According to a recently published study from the Texas Education Agency (TEA), Texas public schools saw steep enrollment declines between this year and the last. The study also suggests an early burnout with online learning, though the choice to go back to class did not always rest with parents depending on local regulations and the decisions of school districts.
Overall, Texas public schools saw a three percent decline in enrollment this year. That amounts to almost 157,000 students who attended public schools in October 2019 and didn’t come back in October 2020. The difference is not due to graduation: the 10th, 11th, and 12th grades saw slightly increased enrollment, and the lion’s share of students that left public schools came out of early education and pre-kindergarten.
Pre-K experienced the most dramatic shift compared to all other grades with a 22 percent gap between this school year and the last.
A quick and early exhaustion with online learning shines clear through the data haze. Over 700,000 students that began the year online returned to the classroom in person by the second month of school.

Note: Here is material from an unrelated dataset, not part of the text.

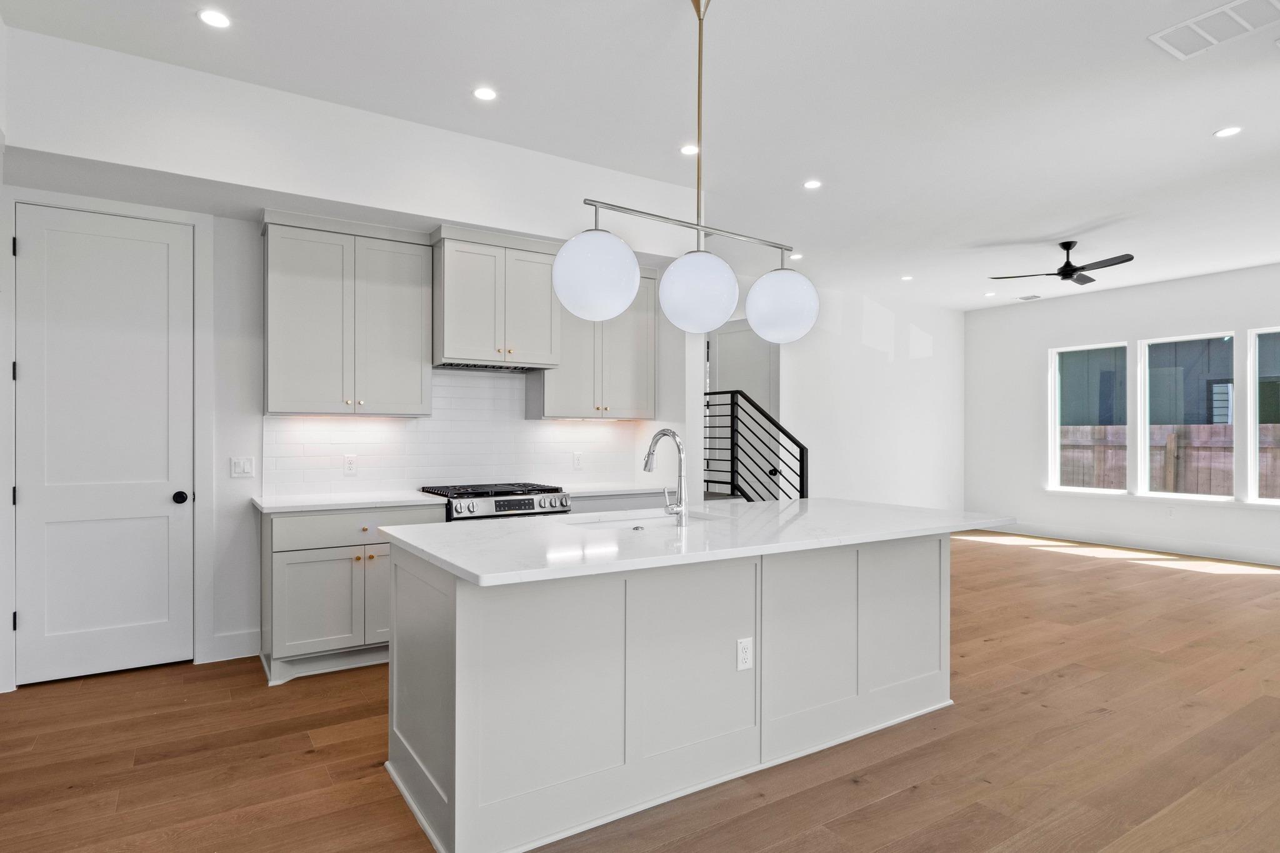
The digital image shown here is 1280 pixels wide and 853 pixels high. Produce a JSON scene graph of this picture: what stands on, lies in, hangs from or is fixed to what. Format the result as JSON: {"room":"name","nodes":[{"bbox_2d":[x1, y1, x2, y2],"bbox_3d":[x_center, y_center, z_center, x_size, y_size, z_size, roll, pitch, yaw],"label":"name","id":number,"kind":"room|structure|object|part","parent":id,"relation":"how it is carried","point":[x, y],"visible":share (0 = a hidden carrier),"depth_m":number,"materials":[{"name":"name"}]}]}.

Whether by the decision of the school district or local officials, a number of schools began the 2020-2021 year entirely online before returning in person.
The official study lends its signet seal to recent analysis by the Texas Home School Coalition, an advocacy group among the home school resources that the TEA recommends. Before public data became available, the group saw a 400 percent increase in the use of its online withdrawal tool that parents can use to pull their kids out of public school between August of this school year and the last. The gap between the summer months of 2019 and 2020 yawned even wider with a fifteenfold increase in the tool’s use. The heightened use of the site pointed to an enrollment dip that official numbers now confirm.
This school year may also become the new peak in mounting departures from Texas public schools. Despite the fact that public school enrollment in Texas has gradually increased every year since measurements began, withdrawals for home school have risen.
In the 2018-2019 school year, 109,759 students left Texas public schools without graduating. The year before that marked a peak in a double-decade rising trend of students leaving public school for home school and in leavers overall, with nearly 113,000 students leaving school without graduating in the 2017-2018 school year. While the TEA cannot collect and publish final leaver data until the school year runs its course, the recent summary measures the raw gap in enrollment between this school year and the last at a whopping 156,596 students, dwarfing the leaver tallies of previous years.